Nasim Afsar, MD, MBA, MHM, Senior Vice President and Chief Health Officer, Oracle Health | June 1, 2023
More than 80% of your health status is dependent on social determinants of health, such as where you live and work, the air you breathe, your transportation, the water you drink, and whether you use tobacco or other drugs. These factors also can—and do—impact your access to healthcare, critical resources, and opportunities for well-being.
Underprivileged and underserved populations don’t have the same access or opportunities as others in our society, and they feel these inequities acutely with poorer health and higher mortality rates. Yet, everyone feels the effects of unhealthy communities and rising healthcare costs.
Health inequity is entrenched and systemic in global healthcare. The life expectancy gap between low- and high-income countries can be as high as 18 years. Inequities account for more than $320B in annual healthcare spend in the US alone, and this is anticipated to grow to $1T by 2040. This path is repeated in many countries worldwide, which overwhelms the system and isn’t sustainable.
Just as technology has improved so many other parts of our lives, it could also advance health equity by eliminating barriers to the tools, resources, knowledge, and opportunities we all need to be as healthy as possible.
Data is at the heart of advancing health equity. People, whether as patients, clinicians, community leaders, or public health officials, need clean, usable, trustworthy data to take meaningful action. To advance health equity, we need to understand social determinants of health along with information from claims data, research, operations, and community risks. A patient’s physical environment, health-related behaviors, and economic factors make a profound difference.

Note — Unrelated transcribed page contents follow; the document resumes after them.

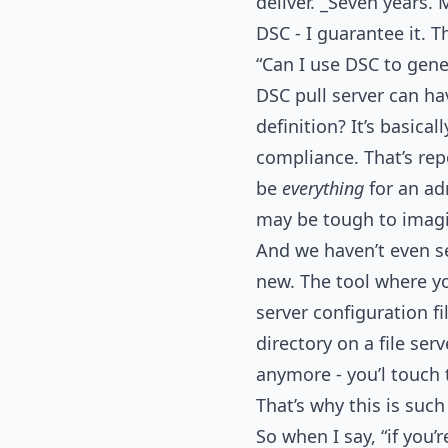
deliver. _Seven years.
DSC - I guarantee it. T
“Can I use DSC to gene
DSC pull server can ha
definition? It’s basical
compliance. That’s rep
be
everything
for an ad
may be tough to imagi
And we haven’t even see
new. The tool where yo
server configuration f
directory on a file ser
anymore - you’l touch t
That’s why this is such 
So when I say, “if you’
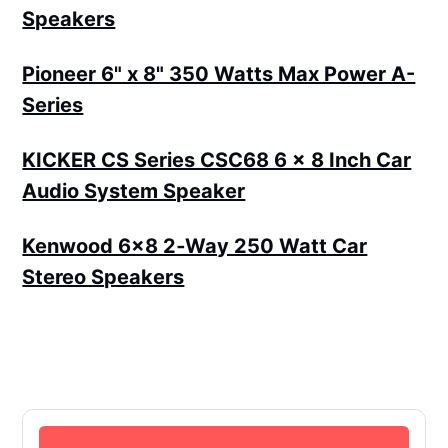
Speakers
Pioneer 6" x 8" 350 Watts Max Power A-
Series
KICKER CS Series CSC68 6 x 8 Inch Car
Audio System Speaker
Kenwood 6x8 2‑Way 250 Watt Car
Stereo Speakers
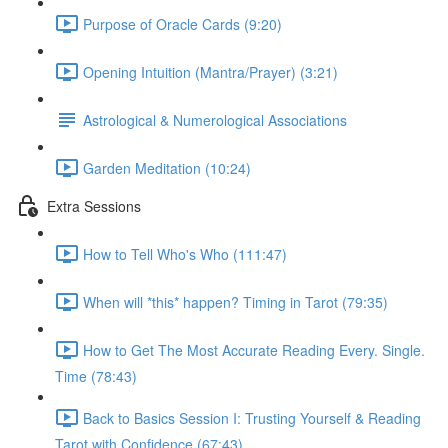
Purpose of Oracle Cards (9:20)
Opening Intuition (Mantra/Prayer) (3:21)
Astrological & Numerological Associations
Garden Meditation (10:24)
Extra Sessions
How to Tell Who's Who (111:47)
When will *this* happen? Timing in Tarot (79:35)
How to Get The Most Accurate Reading Every. Single.
Time (78:43)
Back to Basics Session I: Trusting Yourself & Reading
Tarot with Confidence (67:43)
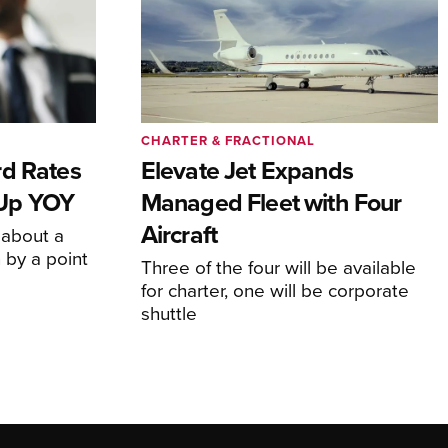
CHARTER & FRACTIONAL
rd Rates
Elevate Jet Expands
l Up YOY
Managed Fleet with Four
Aircraft
 about a
 by a point
Three of the four will be available
for charter, one will be corporate
shuttle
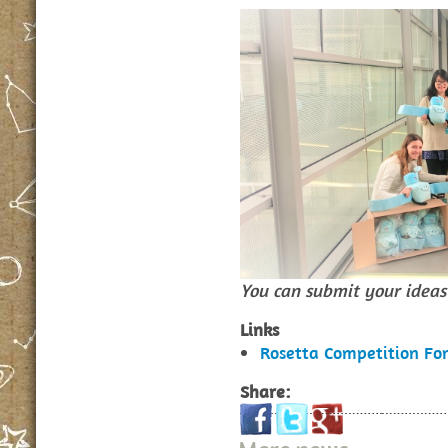
You can submit your ideas 
Links
Rosetta Competition Fo
Share:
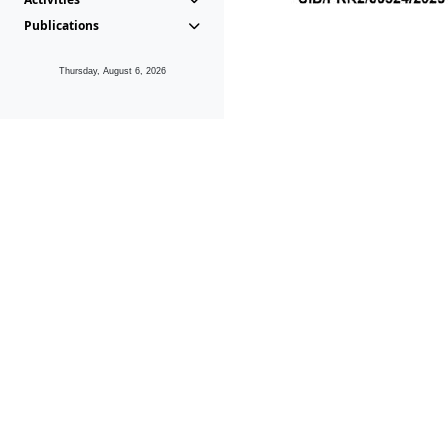
Publications
Thursday, August 6, 2026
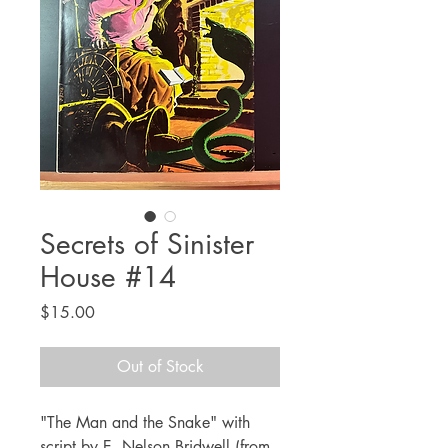
Secrets of Sinister
House #14
Price
$15.00
Out of Stock
"The Man and the Snake" with
script by E. Nelson Bridwell (from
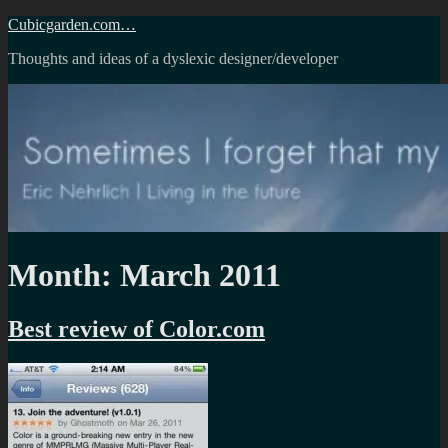
Skip
Cubicgarden.com…
to
Thoughts and ideas of a dyslexic designer/developer
content
Month:
March 2011
Best review of Color.com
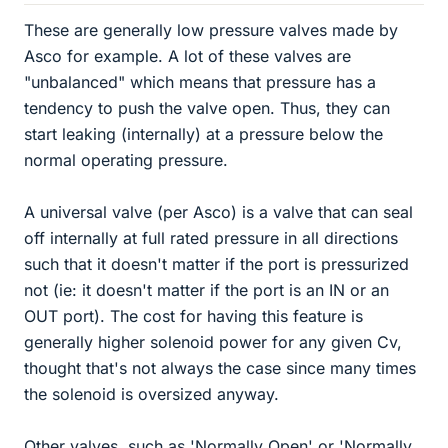
These are generally low pressure valves made by
Asco for example. A lot of these valves are
"unbalanced" which means that pressure has a
tendency to push the valve open. Thus, they can
start leaking (internally) at a pressure below the
normal operating pressure.
A universal valve (per Asco) is a valve that can seal
off internally at full rated pressure in all directions
such that it doesn't matter if the port is pressurized
not (ie: it doesn't matter if the port is an IN or an
OUT port). The cost for having this feature is
generally higher solenoid power for any given Cv,
thought that's not always the case since many times
the solenoid is oversized anyway.
Other valves, such as 'Normally Open' or 'Normally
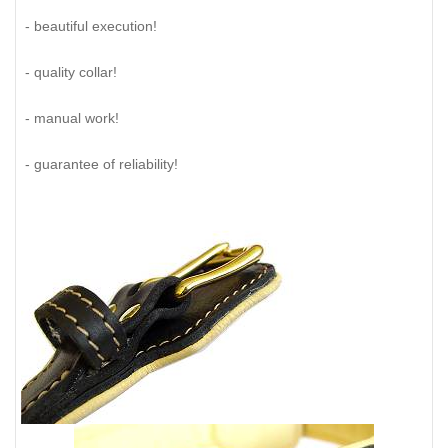
- beautiful execution!
- quality collar!
- manual work!
- guarantee of reliability!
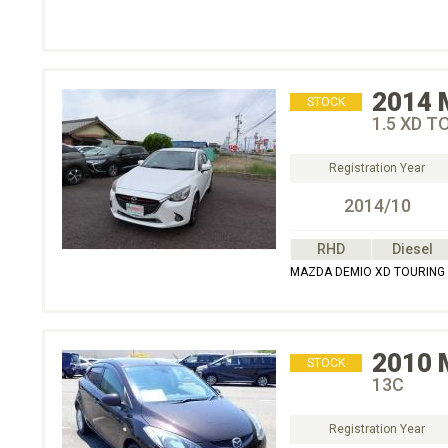
2014
STOCK
1.5 XD T
Registration Year
2014/10
RHD
Diesel
MAZDA DEMIO XD TOURING
2010
STOCK
13C
Registration Year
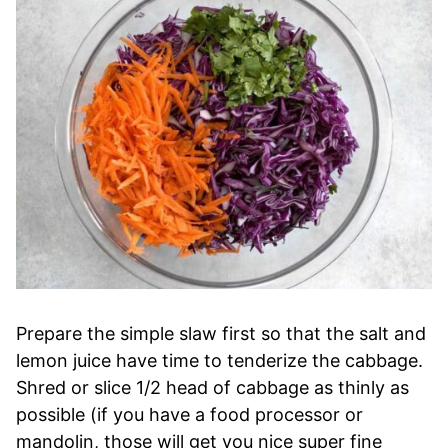
Prepare the simple slaw first so that the salt and
lemon juice have time to tenderize the cabbage.
Shred or slice 1/2 head of cabbage as thinly as
possible (if you have a food processor or
mandolin, those will get you nice super fine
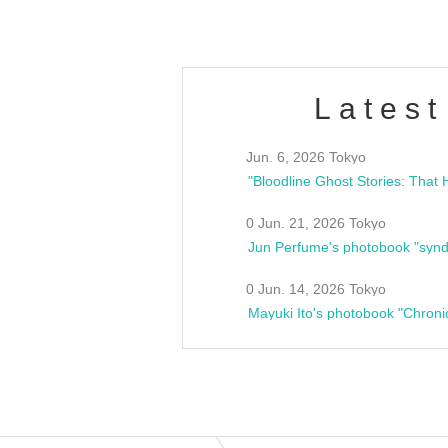
Latest
Jun. 6, 2026 Tokyo
0 Jun. 21, 2026 Tokyo
Jun Perfume's photobook "synd
0 Jun. 14, 2026 Tokyo
Mayuki Ito's photobook "Chroni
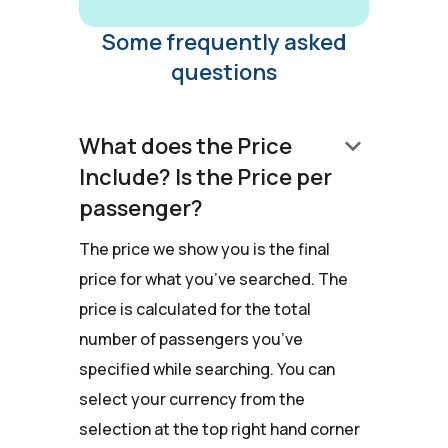
Some frequently asked
questions
keyboard_arrow_down
What does the Price
Include? Is the Price per
passenger?
The price we show you is the final
price for what you’ve searched. The
price is calculated for the total
number of passengers you’ve
specified while searching. You can
select your currency from the
selection at the top right hand corner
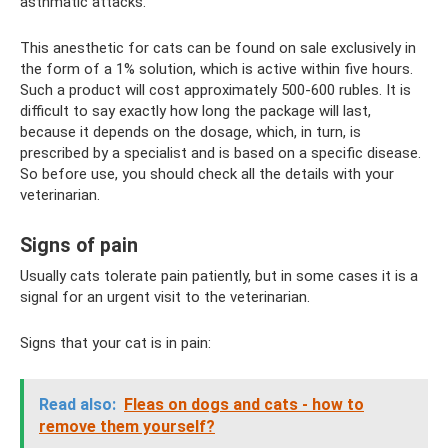
asthmatic attacks.
This anesthetic for cats can be found on sale exclusively in
the form of a 1% solution, which is active within five hours.
Such a product will cost approximately 500-600 rubles. It is
difficult to say exactly how long the package will last,
because it depends on the dosage, which, in turn, is
prescribed by a specialist and is based on a specific disease.
So before use, you should check all the details with your
veterinarian.
Signs of pain
Usually cats tolerate pain patiently, but in some cases it is a
signal for an urgent visit to the veterinarian.
Signs that your cat is in pain:
Read also:
Fleas on dogs and cats - how to
remove them yourself?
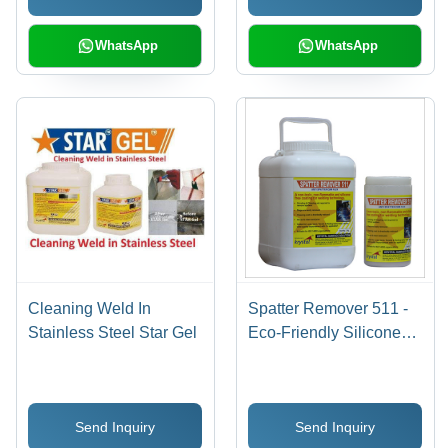
WhatsApp
WhatsApp
Cleaning Weld In
Spatter Remover 511 -
Stainless Steel Star Gel
Eco-Friendly Silicone
Free Anti Spatter Flux ,
Non-Flammable, Non-
Toxic, Inhibits Rust,
Send Inquiry
Send Inquiry
Improves Weld Quality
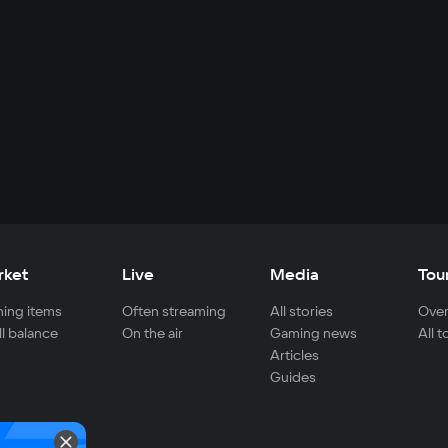
rket
Live
Media
Tou
ing items
Often streaming
All stories
Over
ll balance
On the air
Gaming news
All 
Articles
Guides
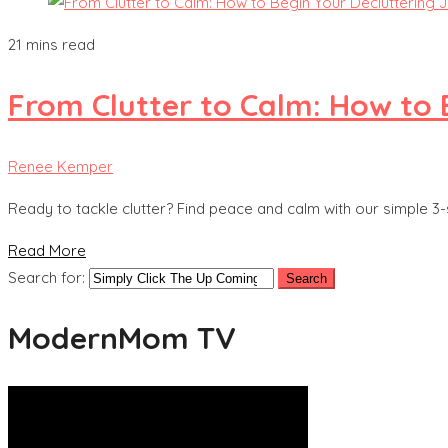
21 mins read
From Clutter to Calm: How to 
Renee Kemper
Ready to tackle clutter? Find peace and calm with our simple 3-
Read More
Search for:
ModernMom TV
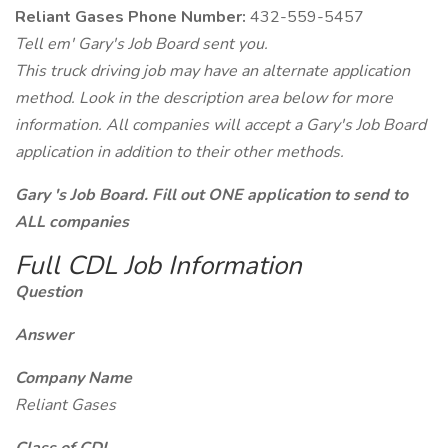
Reliant Gases Phone Number:
432-559-5457
Tell em' Gary's Job Board sent you.
This truck driving job may have an alternate application
method. Look in the description area below for more
information. All companies will accept a Gary's Job Board
application in addition to their other methods.
Gary 's Job Board. Fill out ONE application to send to
ALL companies
Full CDL Job Information
Question
Answer
Company Name
Reliant Gases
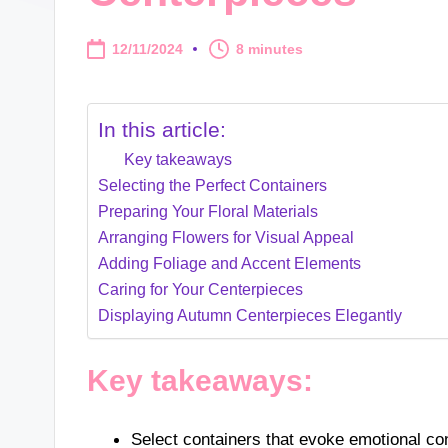
12/11/2024
8 minutes
In this article:
Key takeaways
Selecting the Perfect Containers
Preparing Your Floral Materials
Arranging Flowers for Visual Appeal
Adding Foliage and Accent Elements
Caring for Your Centerpieces
Displaying Autumn Centerpieces Elegantly
Key takeaways:
Select containers that evoke emotional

Bringing all this data together in a meaningful way will be transformative. While clinical data is flowing through information exchanges, most data that impacts a person’s health is siloed and disconnected, existing outside the hospital’s electronic health record system. That’s why we’re building an open, intelligent, cloud-based healthcare platform—to connect clinical and enterprise systems for organizations and to bring in data like social determinants of health or community risk factors. We’re removing the silos and connecting disparate systems.
Just as technology has improved so many other parts of our lives, it could also advance health equity by eliminating barriers to the tools, resources, knowledge, and opportunities we all need to be as healthy as possible.
At an individual level, technology can give providers a holistic view of a patient’s health through a single, longitudinal health record. This enables them to address all aspects of a person’s condition including non-clinical factors. At a community level, technology supports leaders with a full picture of their community’s health and risk. With better information, they can more effectively reach and treat different segments of the population, direct resources, programming, and interventions equitably, and create policies that lead to health justice.
With a cloud-based health platform, we can also extend data across the healthcare ecosystem, making it available for researchers and scientists. Advancing health equity includes ensuring everyone has access to the newest and most innovative therapies available. Technology enables life sciences companies to connect with healthcare providers, their clinicians, patients, and communities to expand access to clinical trials. This results in more diverse study participants, which means researchers have more representative, complete, and comprehensive patient information to validate the safety and efficacy of treatments.
Oracle Health’s Learning Health Network includes over 100 healthcare delivery organizations dedicated to sharing deidentified data to advance clinical research. With more than 100 million patients represented, diversity has become the network’s superpower. Clinical trials run through the Learning Health Network have three times the US average of Black and Hispanic participants. Individuals, clinicians, and communities who have never had the chance to participate in clinical discovery can now do so, gaining access to leading therapeutics, diagnostics, and medications sooner.
Technology comes with its own challenges in equity, so we have an obligation to be responsible stewards of patient data. AI could be a game changer as we look to solve healthcare’s biggest challenges like burnout and cost.
In short, with more data and better information, we have an incredible opportunity to create a better healthcare system that improves lives and experiences for patients, clinicians, and communities around the world regardless of economic status or geography. It will take all of us working together to achieve this. Now is our time for action.